### [DIRECTIONS]
Would you transcribe the records below exactly, omitting every picture?

*** DATA SECTION Section Begins ***

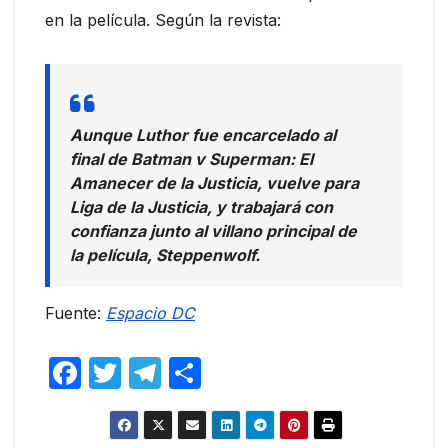
en la película. Según la revista:
Aunque Luthor fue encarcelado al
final de Batman v Superman: El
Amanecer de la Justicia, vuelve para
Liga de la Justicia, y trabajará con
confianza junto al villano principal de
la película, Steppenwolf.
Fuente:
Espacio DC
F
T
T
C
a
w
el
o
c
itt
e
m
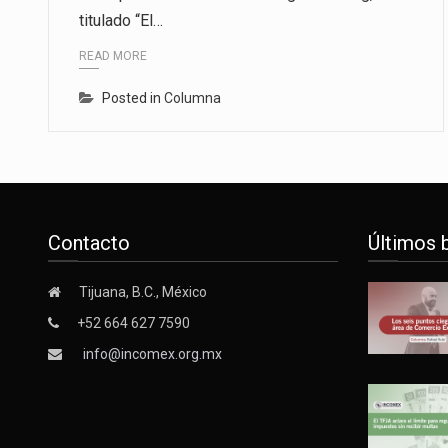
titulado “El…
La inversión fija bruta en Méxic
READ MORE
El gobierno de Estados Unidos a
Posted in
Columna
El Departamento de Agricultura
Contacto
Últimos 
Tijuana, B.C., México
+52 664 627 7590
info@incomex.org.mx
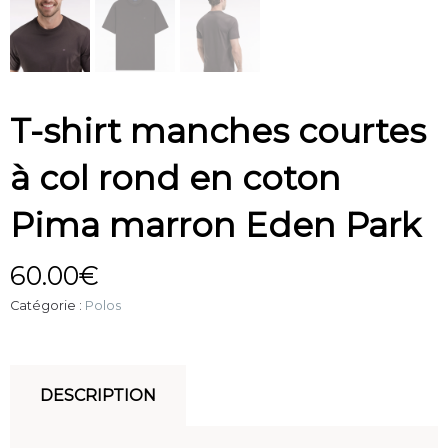
T-shirt manches courtes
à col rond en coton
Pima marron Eden Park
60.00
€
Catégorie :
Polos
DESCRIPTION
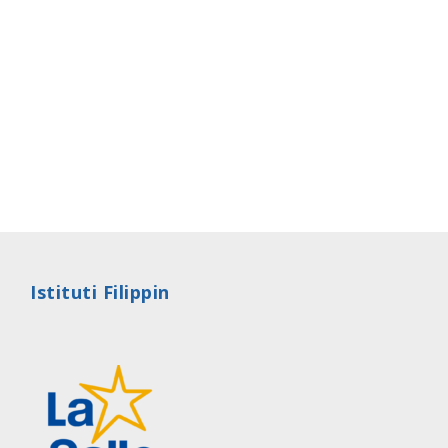
Istituti Filippin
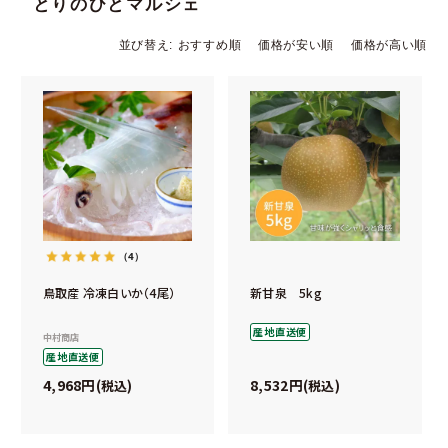
とりのひとマルシェ
並び替え
おすすめ順
価格が安い順
価格が高い順
（4）
鳥取産 冷凍白いか（4尾）
新甘泉 5kg
産地直送便
中村商店
産地直送便
4,968
8,532
税込
税込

*** DATA SECTION Section Ends ***

### [SOLUTION BELOW]
en la película. Según la revista:
Aunque Luthor fue encarcelado al
final de Batman v Superman: El
Amanecer de la Justicia, vuelve para
Liga de la Justicia, y trabajará con
confianza junto al villano principal de
la película, Steppenwolf.
Fuente:
Espacio DC
F
T
T
C
a
w
el
o
c
itt
e
m
titulado “El…
La inversión fija bruta en Méxic
READ MORE
El gobierno de Estados Unidos a
Posted in
Columna
El Departamento de Agricultura
Contacto
Últimos 
Tijuana, B.C., México
+52 664 627 7590
info@incomex.org.mx
T-shirt manches courtes
à col rond en coton
Pima marron Eden Park
60.00
€
Catégorie :
Polos
DESCRIPTION
Istituti Filippin
とりのひとマルシェ
並び替え
おすすめ順
価格が安い順
価格が高い順
（4）
鳥取産 冷凍白いか（4尾）
新甘泉 5kg
産地直送便
中村商店
産地直送便
4,968
8,532
税込
税込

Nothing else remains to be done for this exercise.